Mike Gormley (John Michael Gormley born August 3, 1945) is a Canadian-American music executive, journalist, talent manager and broadcaster. He is best known as music executive for A&M Records, Polygram Records, music journalist for the Detroit Free Press, the Ottawa Journal, the Chicago Sun-Times, Billboard Magazine, Variety Magazine, Creem Magazine, talent manager for artists including The Bangles, Oingo Boingo, Concrete Blonde, Jeff "Skunk" Baxter, soundtrack composers, and as a radio show and podcast broadcaster.

==Early life==
Gormley was born in Ottawa, Ontario. He attended school in the San Francisco Bay Area. He returned to Ottawa to attend Algonquin College and to write for The Journal.

Gormley played drums with the rock band The Pharaohs, the first band in North America to play Beatle songs in a live set .

==Career==

=== Journalism ===
Gormley was a weekly columnist and writer for The Ottawa Journal, covering The Byrds, Buffalo Springfield, The Everly Bros, among others.

He then moved to the United States and became Feature Writer for The Detroit Free Press The Detroit Free Press. On a freelance basis he was a music journalist for the Chicago Sun Times, Billboard Magazine, Variety Magazine, Creem Magazine and others.

Gormley was a writer for the daily newsletter published by editors of the Toronto Globe and Mail on behalf of Pierre Trudeau, then making his first run for head of the Liberal Party and Prime Minister of Canada.

=== Record executive and talent manager ===
Gormley was Director of Publicity, Mercury Records. Gormley was on the promo team for Bachman-Turner Overdrive, Rush and Rod Stewart.

As Phonogram Records director of publicity, Gormley hosted the reception given by the Canadian Consulate General and Phonogram Records to honor BTO on sales of over 1 million for their "Bachman-Turner Overdrive II" album.

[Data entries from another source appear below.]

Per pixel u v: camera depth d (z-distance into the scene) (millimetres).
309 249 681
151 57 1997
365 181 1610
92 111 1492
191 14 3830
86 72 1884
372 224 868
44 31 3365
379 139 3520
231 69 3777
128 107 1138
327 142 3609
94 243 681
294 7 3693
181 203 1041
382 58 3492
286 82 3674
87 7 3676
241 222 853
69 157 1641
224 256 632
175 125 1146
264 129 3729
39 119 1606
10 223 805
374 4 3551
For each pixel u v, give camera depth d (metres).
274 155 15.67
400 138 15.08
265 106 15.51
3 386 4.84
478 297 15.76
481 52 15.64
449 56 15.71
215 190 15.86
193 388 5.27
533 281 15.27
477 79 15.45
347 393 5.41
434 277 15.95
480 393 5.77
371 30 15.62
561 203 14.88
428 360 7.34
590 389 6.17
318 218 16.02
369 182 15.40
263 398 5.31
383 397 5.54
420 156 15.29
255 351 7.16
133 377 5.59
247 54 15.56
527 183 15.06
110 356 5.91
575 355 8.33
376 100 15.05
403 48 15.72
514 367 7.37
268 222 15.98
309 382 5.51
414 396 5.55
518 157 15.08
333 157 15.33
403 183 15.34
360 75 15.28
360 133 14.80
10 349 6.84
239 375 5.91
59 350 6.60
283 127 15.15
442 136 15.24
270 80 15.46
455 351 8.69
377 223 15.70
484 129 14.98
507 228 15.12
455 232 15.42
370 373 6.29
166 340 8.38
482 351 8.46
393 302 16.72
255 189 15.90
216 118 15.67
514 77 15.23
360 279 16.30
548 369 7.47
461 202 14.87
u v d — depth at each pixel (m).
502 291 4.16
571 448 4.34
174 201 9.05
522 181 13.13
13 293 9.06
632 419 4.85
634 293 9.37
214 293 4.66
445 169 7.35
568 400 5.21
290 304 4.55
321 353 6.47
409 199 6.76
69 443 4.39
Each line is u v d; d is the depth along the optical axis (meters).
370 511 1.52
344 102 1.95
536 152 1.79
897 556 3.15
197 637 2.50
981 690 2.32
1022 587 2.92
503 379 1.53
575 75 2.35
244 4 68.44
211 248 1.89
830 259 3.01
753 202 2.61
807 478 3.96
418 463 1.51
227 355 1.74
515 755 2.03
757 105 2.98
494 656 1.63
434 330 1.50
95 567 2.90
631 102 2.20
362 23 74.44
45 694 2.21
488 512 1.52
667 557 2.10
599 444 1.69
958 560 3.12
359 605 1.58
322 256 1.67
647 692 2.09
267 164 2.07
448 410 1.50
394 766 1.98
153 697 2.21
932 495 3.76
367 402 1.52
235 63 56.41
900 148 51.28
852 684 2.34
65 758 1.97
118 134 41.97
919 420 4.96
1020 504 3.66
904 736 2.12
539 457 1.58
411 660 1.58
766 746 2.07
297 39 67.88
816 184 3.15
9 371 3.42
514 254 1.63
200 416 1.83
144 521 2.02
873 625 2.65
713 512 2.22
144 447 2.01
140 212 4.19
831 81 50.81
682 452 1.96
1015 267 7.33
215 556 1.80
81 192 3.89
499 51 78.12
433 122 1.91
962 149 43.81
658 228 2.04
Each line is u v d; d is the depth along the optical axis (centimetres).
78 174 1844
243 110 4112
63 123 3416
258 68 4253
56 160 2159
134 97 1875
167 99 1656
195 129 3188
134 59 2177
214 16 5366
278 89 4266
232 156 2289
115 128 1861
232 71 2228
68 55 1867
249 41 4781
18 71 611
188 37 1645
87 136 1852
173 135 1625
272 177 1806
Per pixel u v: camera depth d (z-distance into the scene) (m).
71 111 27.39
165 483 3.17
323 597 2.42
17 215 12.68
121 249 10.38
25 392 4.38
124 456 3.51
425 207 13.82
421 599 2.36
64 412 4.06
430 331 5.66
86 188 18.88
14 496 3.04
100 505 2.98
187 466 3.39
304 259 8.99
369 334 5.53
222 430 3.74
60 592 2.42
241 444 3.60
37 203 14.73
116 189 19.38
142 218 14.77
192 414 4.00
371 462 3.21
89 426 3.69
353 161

In 1977, Gormley became public relations consultant to the Polygram Record Group, overseeing corporate pr for Phonogram which consisted of Mercury Records, Polydor, Phonodisc.

=== A&M Records ===
Gormley was the Vice President of Publicity and assistant to the chairman, Jerry Moss, of A&M Records, and became Vice President of Communications in 1980.

The position covered publicity, press and TV coverage and use of videos for cable and network TV. Gil Friesen, the President of A&M, was quoted as saying "Mike has distinguished himself under fire and established our publicity department as an important marketing force...".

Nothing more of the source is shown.